Should these options be phased in instead of waiting until there is 20 years o less on the lease?

For example, When there is 25 to 30 years of lease left, HDB/MND could list the precincts eligible for PERS and allow the private developers to approach the owners of flats in those precincts to propose PERS.

Or if a site with flats with leases of less than 50 years is particularly desirable to developers, they could be allowed to poll the owners as to whether they want an enbloc sale. However when the lease is more than 40 years, more than 90% of the owners must agree to PERS before it can proceed. The percentage voting for PERS can be lower for precincts and flats with shorter remaining lease.

VERS can be the scheme of last resort. And it should be because it will cost the govt probably billions.

Of the three options, allowing lease decayed flats to be AirBnB-ed is the simplest to implement. It simply takes some regulatory changes, and "investor-entrepreneurs" will finance the retirement of older flat owners.

Moreover if the precinct is approved for AirBnB when the lease is reduced to less than 20 years, the value of the flats will appreciate even when it is only 25 years from lease expiry as some investor-entrepreneurs may bid up the prices of these flats, hold on for a few years, and then AirBnB the flats when they are de-regulated.

The PERS option is the most complex but also offers the most in terms of customisation and incorporating social objectives.
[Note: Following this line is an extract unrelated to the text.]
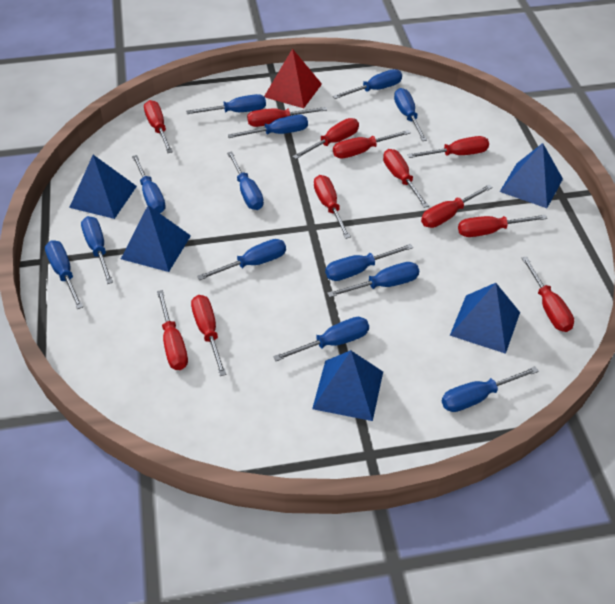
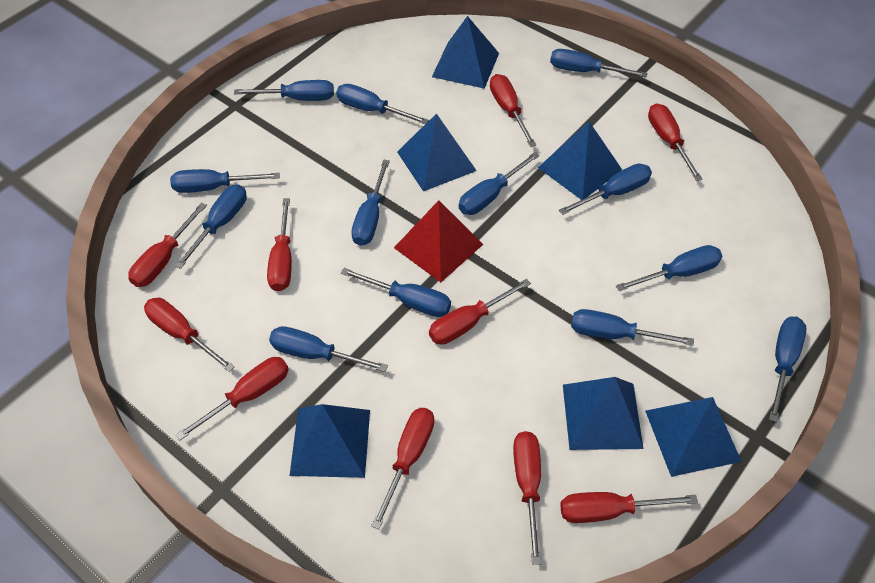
blue pyramid: [69,155,137,219] [121,205,191,272] [312,350,383,421] [450,283,520,354] [500,143,563,208] = 5 -> [289,404,370,478] [397,113,477,191] [432,16,499,89] [538,121,622,200] [563,377,644,450] [645,397,742,477] = 6
red screwdriver: [144,100,173,153] [157,290,188,370] [191,295,227,376] [247,107,327,127] [292,118,359,159] [314,175,351,239] [333,130,411,158] [383,149,429,208] [407,136,489,158] [421,184,493,228] [458,215,547,237] [522,256,574,332] = 12 -> [128,203,207,287] [144,298,235,372] [175,357,289,440] [267,198,292,291] [371,408,434,529] [429,279,531,345] [490,74,536,147] [513,431,541,565] [560,492,698,523] [648,103,702,181] = 10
Perhaps the PERS developer will be required to partner with a charity that has expertise and experience with ageing clients. They could be required to develop an integrated community with housing and services for the elderly and those with mobility issues. So a percentage of the housing will be for elderly, or disabled, and the rest are open to the public.

Or the developer is to include low income housing that will be sold to the Govt, who will in turn sell or rent the flats to low income families or elderly or even for housing the homeless.

All of these conditions will be negotiated in exchange for concessions to the developers.